A bold disclosure to make to the guy who runs the railroad, but the burly man with the salt-and-pepper beard sits across from me and folds his arms, unapologetic.

I’ll miss that.

He’s retiring after 43 years, and our little breakfast together is a standard parting gift.

(“Gift heck,” he snorts. “I earned it.”)

Indeed.

Russ started with The Five Lakes Railway in 1970, 23 years old and unsure what to do with his bachelor’s of fine arts. He started washing rolling stock, learned to weld and torch, and worked his way up to retire as foreman of the Milwaukee car shop.

The day he lost pride in his job was in 2001.

See, Russ is an artist by calling and a repairer of railcars by necessity. He’s produced a respectable body of work in oils and plans to split retirement between family and canvas.

Not that he didn’t love his job. Russ is the kind of guy who sees the art in a job well done, and can look at something as utilitarian as a boxcar and appreciate it as a thing of beauty.

So it was a big deal for him when, in 2000, management asked him to sit on a committee designing the look of the 80200 series boxcars.

It merged his work with his passion, and should have defined his career.

He worked with the advertising department, produced sketches and life-sized mockups, and even rode the company jet to a meeting with a consultant in Los Angeles. He felt valued and excited to be part of something visible and important for the company.

The pinnacle, he says, was the day the committee presented their recommendation to the board. He wore his only suit and sat in the large, cherry-paneled boardroom.

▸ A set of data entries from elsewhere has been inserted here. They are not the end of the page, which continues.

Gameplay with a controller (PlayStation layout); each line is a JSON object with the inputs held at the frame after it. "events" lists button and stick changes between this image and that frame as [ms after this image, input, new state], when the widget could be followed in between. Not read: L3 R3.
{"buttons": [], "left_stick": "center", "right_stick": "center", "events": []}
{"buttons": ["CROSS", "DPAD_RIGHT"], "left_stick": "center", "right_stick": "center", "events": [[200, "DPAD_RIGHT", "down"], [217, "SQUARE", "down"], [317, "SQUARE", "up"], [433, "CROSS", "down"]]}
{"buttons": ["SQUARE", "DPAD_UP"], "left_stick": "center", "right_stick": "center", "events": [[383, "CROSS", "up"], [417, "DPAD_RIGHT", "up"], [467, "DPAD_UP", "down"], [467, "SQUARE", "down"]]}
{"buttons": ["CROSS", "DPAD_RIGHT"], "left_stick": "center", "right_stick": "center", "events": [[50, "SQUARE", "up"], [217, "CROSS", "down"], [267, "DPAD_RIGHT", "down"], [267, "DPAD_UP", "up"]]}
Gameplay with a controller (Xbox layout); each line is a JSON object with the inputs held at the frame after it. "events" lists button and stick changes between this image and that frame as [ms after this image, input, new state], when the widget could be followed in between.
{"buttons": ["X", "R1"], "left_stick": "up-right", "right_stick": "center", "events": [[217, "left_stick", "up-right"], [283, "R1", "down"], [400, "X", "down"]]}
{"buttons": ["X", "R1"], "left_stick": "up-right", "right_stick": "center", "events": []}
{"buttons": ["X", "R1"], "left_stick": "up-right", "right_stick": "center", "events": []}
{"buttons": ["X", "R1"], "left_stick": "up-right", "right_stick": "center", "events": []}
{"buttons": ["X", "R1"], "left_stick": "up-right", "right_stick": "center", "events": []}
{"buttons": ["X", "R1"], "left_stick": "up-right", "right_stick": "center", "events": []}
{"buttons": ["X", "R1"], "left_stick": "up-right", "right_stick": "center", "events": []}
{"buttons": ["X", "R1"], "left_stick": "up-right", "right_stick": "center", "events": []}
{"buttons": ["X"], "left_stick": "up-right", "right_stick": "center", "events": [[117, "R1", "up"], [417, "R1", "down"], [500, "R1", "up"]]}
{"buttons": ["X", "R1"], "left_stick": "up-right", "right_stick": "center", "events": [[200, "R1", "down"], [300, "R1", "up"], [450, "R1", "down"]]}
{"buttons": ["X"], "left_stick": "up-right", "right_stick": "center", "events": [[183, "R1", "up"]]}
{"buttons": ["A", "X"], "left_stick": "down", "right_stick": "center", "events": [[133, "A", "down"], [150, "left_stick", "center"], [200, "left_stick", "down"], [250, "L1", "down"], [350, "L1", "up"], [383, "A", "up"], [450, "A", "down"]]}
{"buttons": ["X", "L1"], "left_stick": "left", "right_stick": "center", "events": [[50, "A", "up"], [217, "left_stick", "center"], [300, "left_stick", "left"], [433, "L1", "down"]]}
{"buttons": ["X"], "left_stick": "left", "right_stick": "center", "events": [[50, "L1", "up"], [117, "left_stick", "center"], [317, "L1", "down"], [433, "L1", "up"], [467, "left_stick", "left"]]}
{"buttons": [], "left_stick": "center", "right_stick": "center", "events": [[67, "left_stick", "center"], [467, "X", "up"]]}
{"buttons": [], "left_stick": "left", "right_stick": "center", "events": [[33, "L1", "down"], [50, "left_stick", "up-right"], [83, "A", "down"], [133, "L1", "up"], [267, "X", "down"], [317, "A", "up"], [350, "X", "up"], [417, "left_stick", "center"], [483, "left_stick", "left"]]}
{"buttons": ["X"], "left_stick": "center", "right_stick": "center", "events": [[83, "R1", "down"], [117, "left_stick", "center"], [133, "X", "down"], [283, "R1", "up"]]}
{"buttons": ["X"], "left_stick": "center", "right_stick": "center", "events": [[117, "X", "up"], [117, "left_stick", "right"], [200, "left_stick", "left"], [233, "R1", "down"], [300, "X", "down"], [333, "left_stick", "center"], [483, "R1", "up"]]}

“We brought beautiful mockups of our design,” he recalls as we leave the restaurant and amble across the yard toward the shop. “It was simple and I think elegant, and after all the meeting and consulting and revisions, looked a lot like my initial vision. It was very satisfying.”

The design – his design – started with a color he mixed up called “Inland Sea.” To the left of the door was the railroad name and tagline, and to the right a blue silhouette of the Great Lakes. A patch of Four Corners blue on the end was a nod to the cooperative arrangement the two roads shared at the time.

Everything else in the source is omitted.